Maker’s Mark is one of the best known and most successful brands in the bourbon business. Last week Maker’s Mark was in full backing up mode when the news came out that it was ‘reformulating’ its product due to a supply shortage caused by growing demand. The reformulation included reducing the alcohol content from 45% to 42%. Surely cause for an uproar and in fact the uproar in social media was palpable. Being accused of watering down its product, Maker’s after releasing the news, drew outrage that was widely reported both inside and outside of social media (i.e. old fashioned newspapers reported this story on what seemed to be a moment to moment basis).
Over the weekend Maker’s Chief Operating Officer Rob Samuels was quoted saying, “We have heard many concerns and questions from our ambassadors and brand fans. We’re humbled by your overwhelming response and passion for Maker’s Mark. While we thought we were doing what’s right, this is your brand — and you told us in large numbers to change our decision. You spoke. We listened. And we’re sincerely sorry we let you down.”

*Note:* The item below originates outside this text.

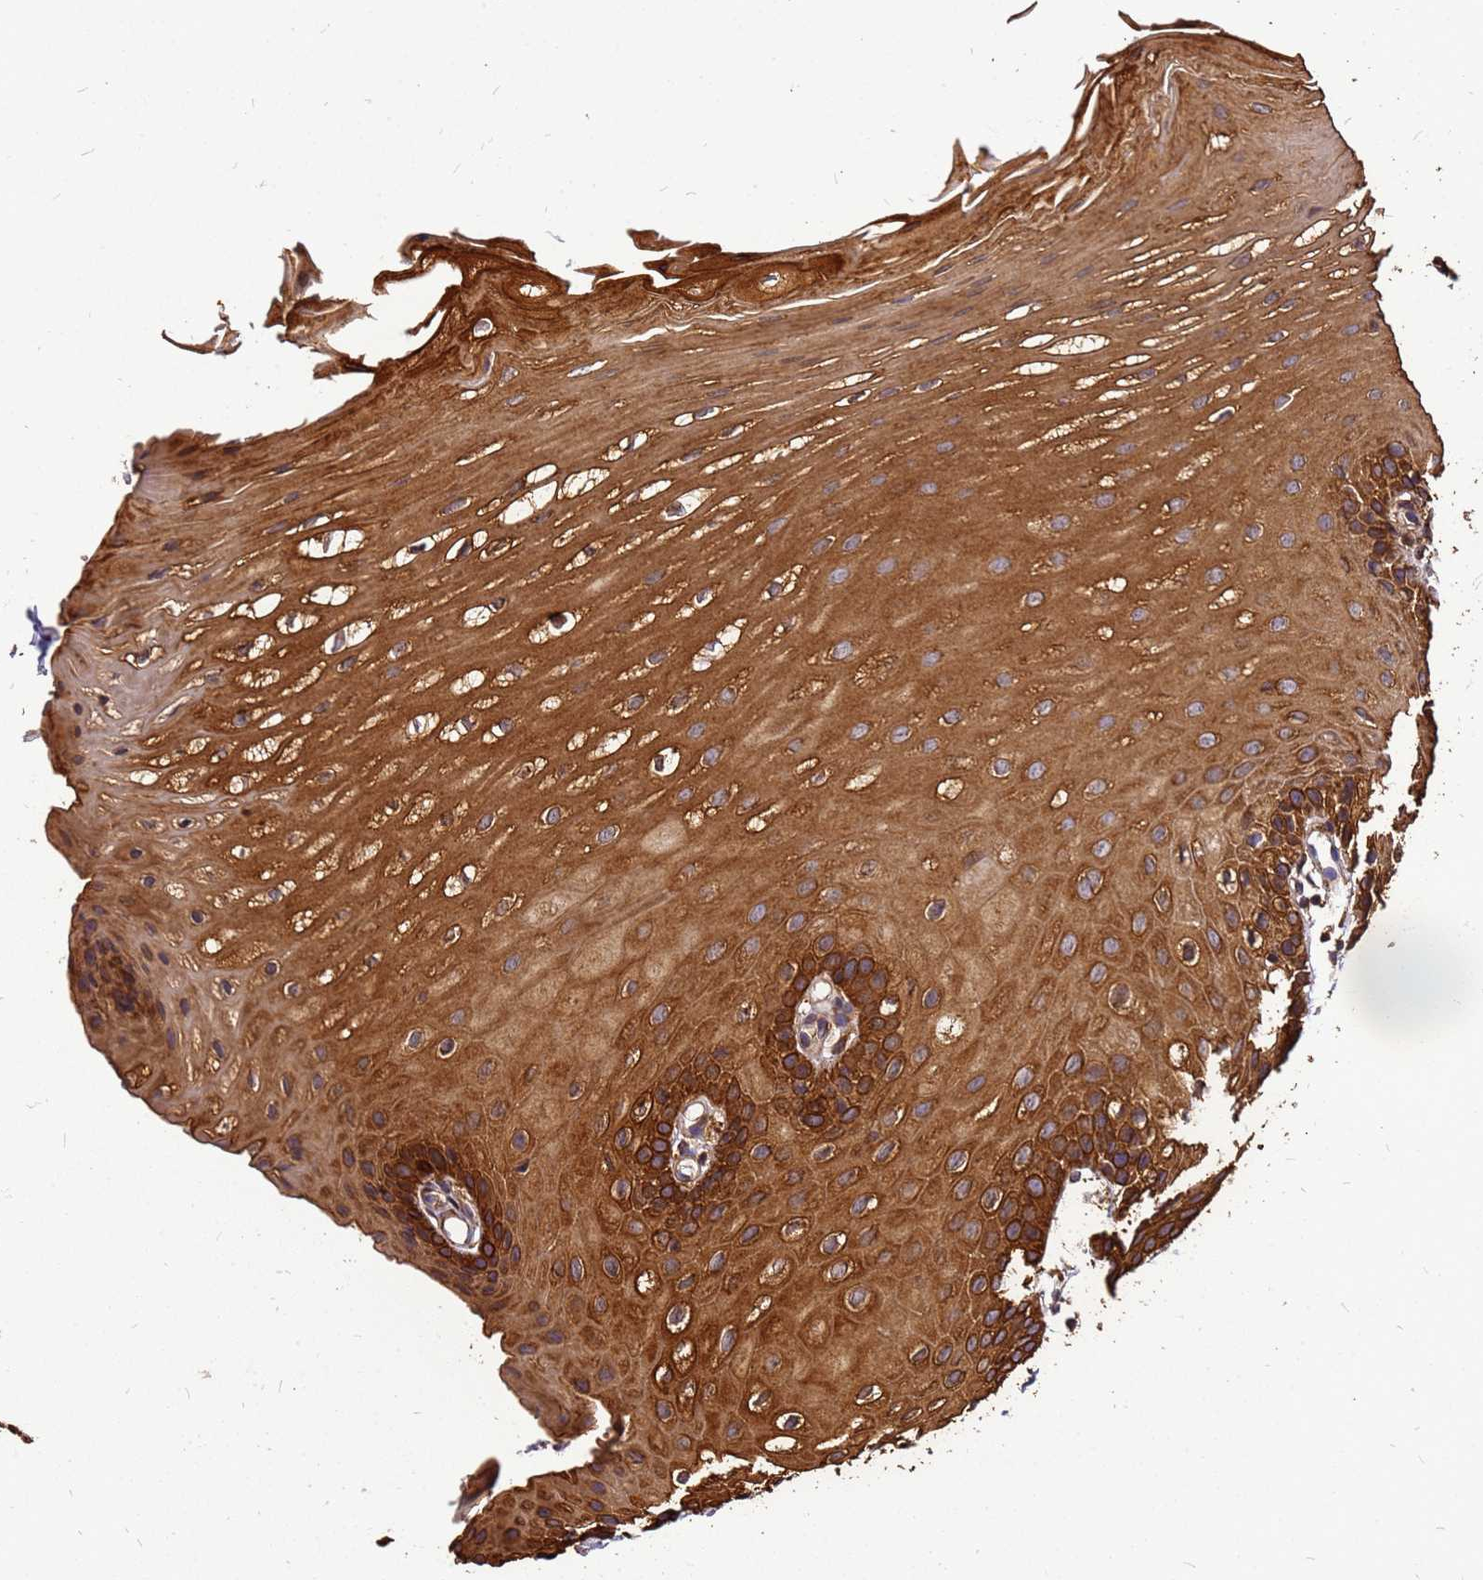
{"staining": {"intensity": "strong", "quantity": ">75%", "location": "cytoplasmic/membranous,nuclear"}, "tissue": "oral mucosa", "cell_type": "Squamous epithelial cells", "image_type": "normal", "snomed": [{"axis": "morphology", "description": "Normal tissue, NOS"}, {"axis": "topography", "description": "Oral tissue"}], "caption": "Brown immunohistochemical staining in unremarkable human oral mucosa shows strong cytoplasmic/membranous,nuclear expression in approximately >75% of squamous epithelial cells.", "gene": "ZNF618", "patient": {"sex": "female", "age": 39}}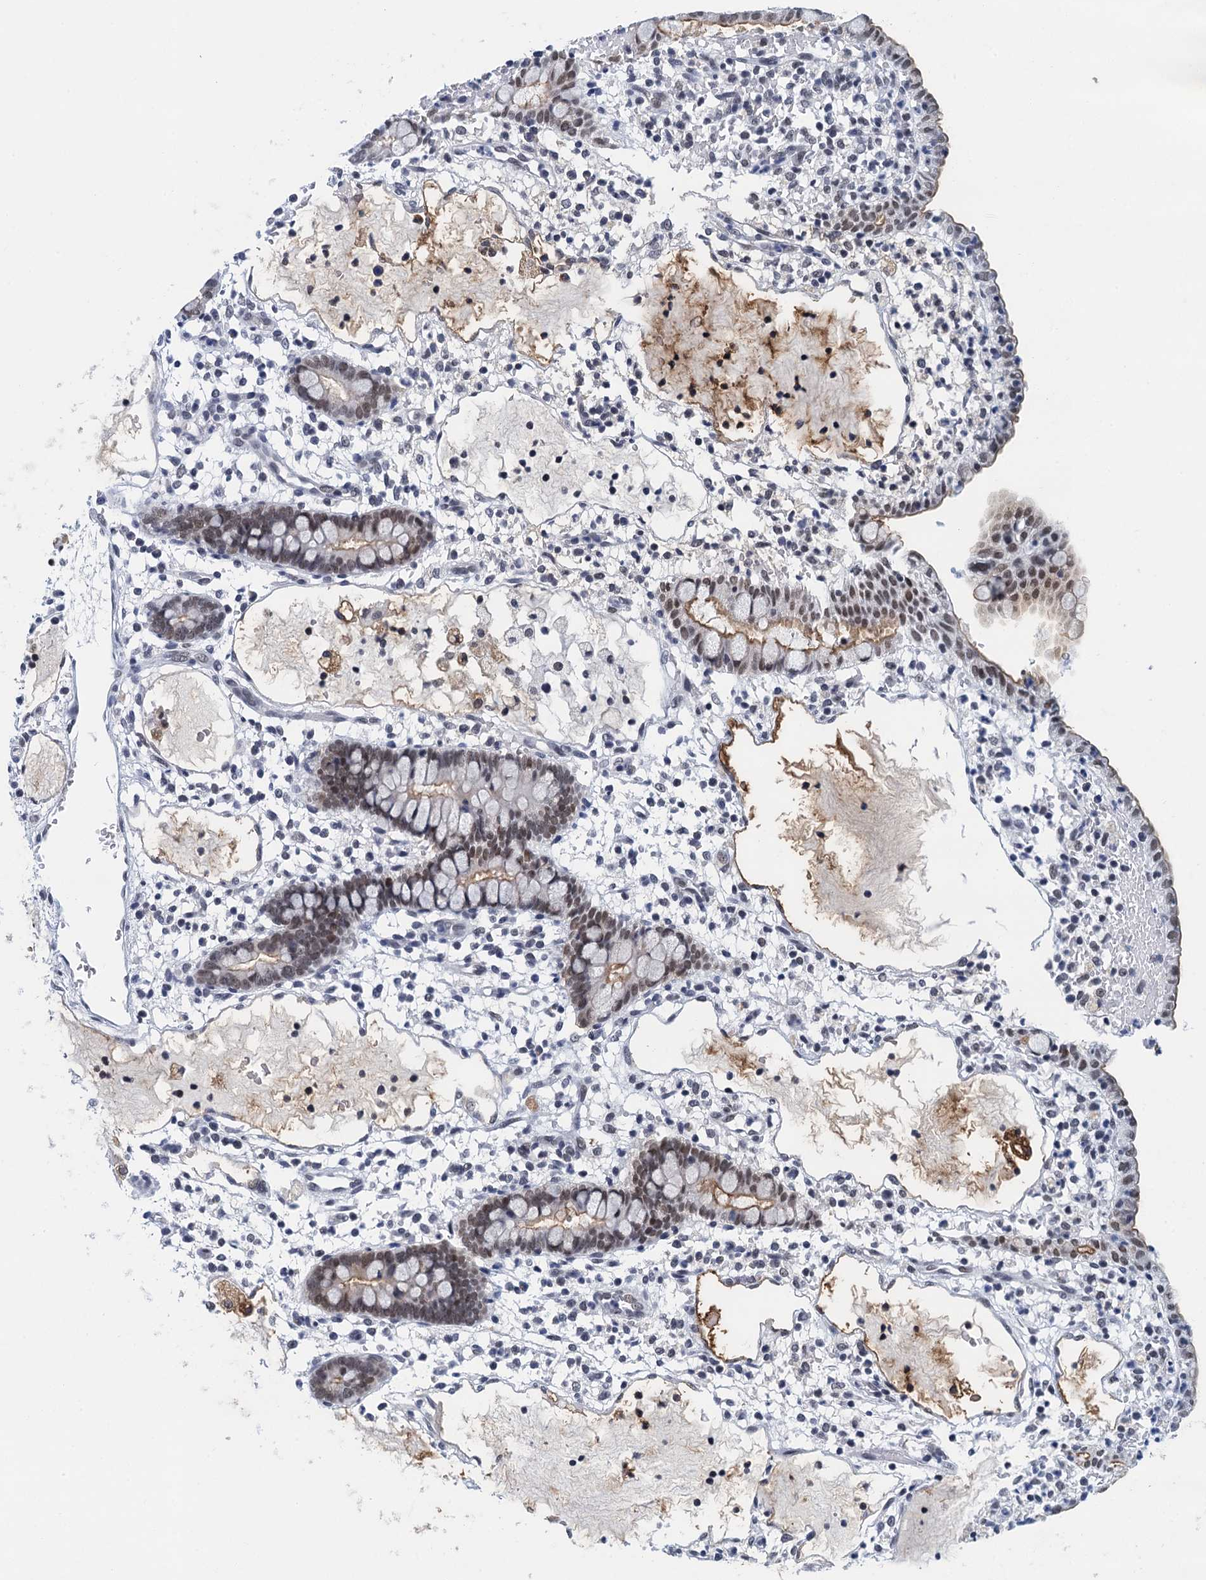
{"staining": {"intensity": "moderate", "quantity": "25%-75%", "location": "nuclear"}, "tissue": "small intestine", "cell_type": "Glandular cells", "image_type": "normal", "snomed": [{"axis": "morphology", "description": "Normal tissue, NOS"}, {"axis": "morphology", "description": "Developmental malformation"}, {"axis": "topography", "description": "Small intestine"}], "caption": "An IHC image of benign tissue is shown. Protein staining in brown highlights moderate nuclear positivity in small intestine within glandular cells. The protein is stained brown, and the nuclei are stained in blue (DAB IHC with brightfield microscopy, high magnification).", "gene": "EPS8L1", "patient": {"sex": "male"}}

The reaction in the social media sphere also was palpable. More than 15,000 Facebook likes and over 2,000 comments within a couple of hours as reported in Ad Age this morning. The response from fans was incredibly positive.
As the story reads now the great take-away is that this brand made a misstep, then realized the error of its ways and quickly made amends thus winning back the hearts of their customers and fans and perhaps even attracting a few new ones. A thought crossed my mind that if possibly this was a totally orchestrated misstep and planned response to gain notoriety and attention for a well-respected brand it could be the marketing campaign of the year. Think about how many people now know about Maker’s Mark Bourbon who had never even heard of the brand before. Also keep in mind that bourbon as a spirit is enjoying a renaissance in popularity.
What do you think – could this have been a true guerilla marketing campaign?
And did anyone notice the huge difference in both speed and reparations in the response from Carnival Cruise Lines CEO Gerry Cahill last week regarding the Triumph debacle compared to the response last year during the Carnival Costa Concordia fiasco of January 2012? What a difference a year makes.